> _Directions_
Please reproduce the entries exactly, skipping each picture.

_ _ _ _ _

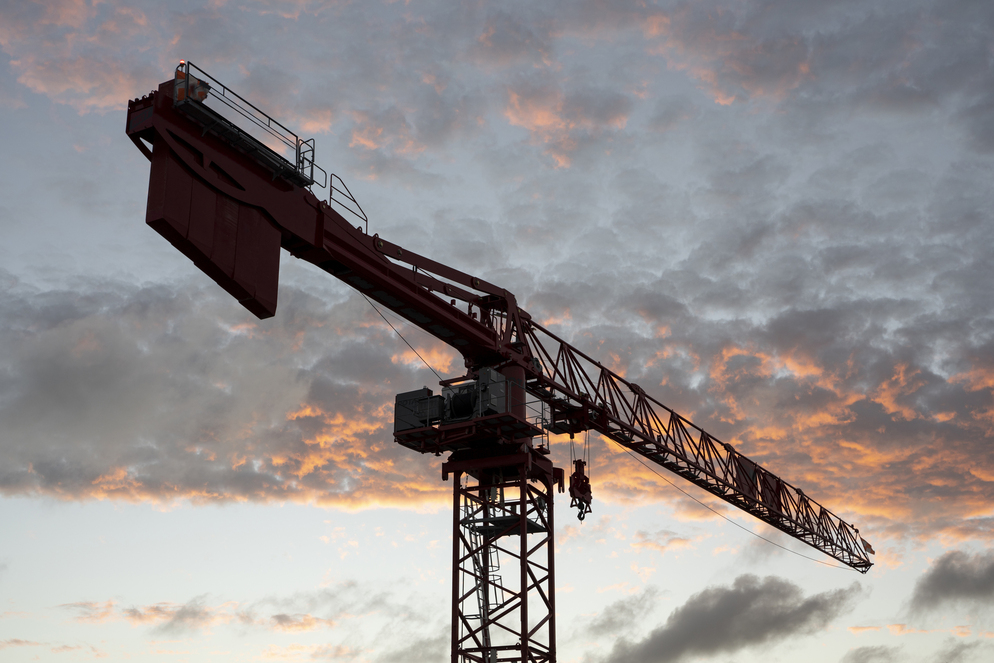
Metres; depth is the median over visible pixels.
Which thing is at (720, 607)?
cloud
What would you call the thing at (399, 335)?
cable
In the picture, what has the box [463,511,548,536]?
platform
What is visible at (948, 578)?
cloud
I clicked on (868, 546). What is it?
flag
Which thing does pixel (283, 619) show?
cloud
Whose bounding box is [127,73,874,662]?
tower crane
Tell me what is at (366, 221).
railing
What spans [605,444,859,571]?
cable
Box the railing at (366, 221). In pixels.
[326,174,369,231]
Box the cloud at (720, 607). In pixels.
[600,572,861,662]
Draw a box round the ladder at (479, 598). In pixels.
[461,490,501,662]
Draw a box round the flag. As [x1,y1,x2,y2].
[861,538,875,554]
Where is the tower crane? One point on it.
(386, 269)
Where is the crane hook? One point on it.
(584, 491)
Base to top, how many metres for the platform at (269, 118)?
1.335 m
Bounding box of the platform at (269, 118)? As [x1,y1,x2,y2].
[176,62,319,184]
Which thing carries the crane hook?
hanging from the tower crane
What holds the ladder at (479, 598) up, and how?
attached to the tower crane
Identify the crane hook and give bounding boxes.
[568,458,592,520]
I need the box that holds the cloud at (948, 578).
[907,550,993,615]
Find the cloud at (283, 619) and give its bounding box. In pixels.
[61,584,409,635]
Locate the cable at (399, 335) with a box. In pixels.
[358,295,445,378]
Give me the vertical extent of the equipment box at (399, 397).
1.320 m
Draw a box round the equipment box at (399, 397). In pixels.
[394,388,443,432]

_ _ _ _ _

> _Written solution_
Metres; depth is the median over visible pixels.
Which thing is at (720, 607)?
cloud
What would you call the thing at (399, 335)?
cable
In the picture, what has the box [463,511,548,536]?
platform
What is visible at (948, 578)?
cloud
I clicked on (868, 546). What is it?
flag
Which thing does pixel (283, 619) show?
cloud
Whose bounding box is [127,73,874,662]?
tower crane
Tell me what is at (366, 221).
railing
What spans [605,444,859,571]?
cable
Box the railing at (366, 221). In pixels.
[326,174,369,231]
Box the cloud at (720, 607). In pixels.
[600,572,861,662]
Draw a box round the ladder at (479, 598). In pixels.
[461,490,501,662]
Draw a box round the flag. As [x1,y1,x2,y2].
[861,538,875,554]
Where is the tower crane? One point on it.
(386, 269)
Where is the crane hook? One point on it.
(584, 491)
Base to top, how many metres for the platform at (269, 118)?
1.335 m
Bounding box of the platform at (269, 118)? As [x1,y1,x2,y2].
[176,62,319,184]
Which thing carries the crane hook?
hanging from the tower crane
What holds the ladder at (479, 598) up, and how?
attached to the tower crane
Identify the crane hook and give bounding boxes.
[568,458,592,520]
I need the box that holds the cloud at (948, 578).
[907,550,993,615]
Find the cloud at (283, 619) and give its bounding box. In pixels.
[61,584,409,635]
Locate the cable at (399, 335) with a box. In pixels.
[358,295,445,378]
Give me the vertical extent of the equipment box at (399, 397).
1.320 m
Draw a box round the equipment box at (399, 397). In pixels.
[394,388,443,432]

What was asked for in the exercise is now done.